In March 2020, Dubey became CEO of Match Group, succeeding Mandy Ginsberg who stepped down for personal reasons. Dubey began her tenure as CEO for Match Group just as the COVID-19 pandemic was hitting the US and three months before the company spun off from IAC. In an email dated May 2020, Dubey and Match Group reported that engagement was up for all brands, despite the pandemic, due in part to video dating offerings.

As of February 2020, when Dubey became CEO, 30 percent of adults in the US used online dating, up from 11% in 2013, according to Pew Research Center report. In August 2020, Dubey joined Fortive Corporation as its board of director.

In May 2022, Dubey stepped down as CEO of Match Group and was succeeded by Bernard Kim (previously from Zynga). Dubey remained a director of Match Group. In October 2022, she joined Advent International along with Mandy Ginsberg as operating partners.

==Activism==
On September 1, 2021, the Texas Heartbeat Act went into effect. Previously, the Supreme Court of the United States denied a motion to block enforcement in a 5–4 vote.

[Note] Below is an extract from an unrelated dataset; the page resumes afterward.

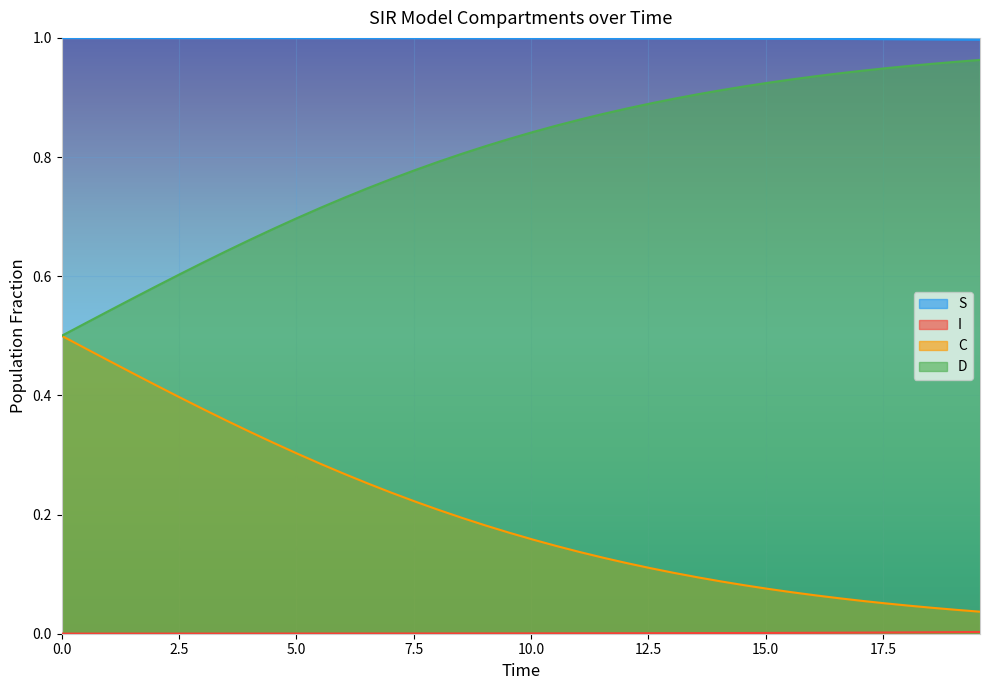

At which category is the sum across all series the highest?

0.5016722408026756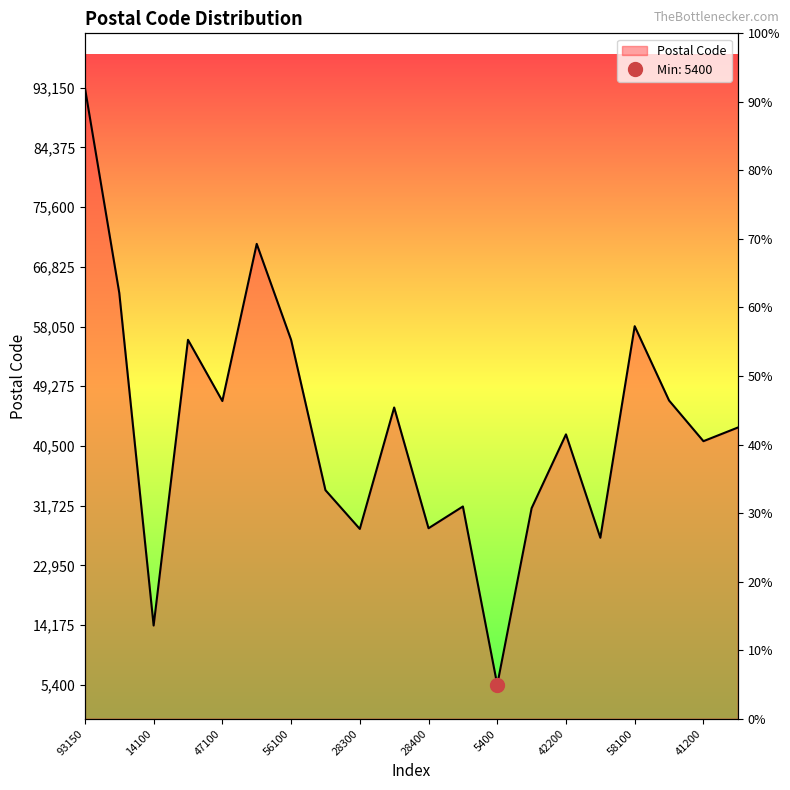

What is the value of the 13th point from the left?

5400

Dubey announced that she would be creating a fund to assist Texas-based employees and their dependents who were impacted by the legislation stating that "I personally, as a woman in Texas, could not keep silent" and "I am shocked that I now live in a state where women's reproductive laws are more regressive than most of the world, including India." She indicated that the fund would cover expenses for those who needed to seek care outside of Texas. She made clear that this was a personal fund, and not on behalf of Match Group.

==Personal life==
Dubey is married to Partha and has one daughter.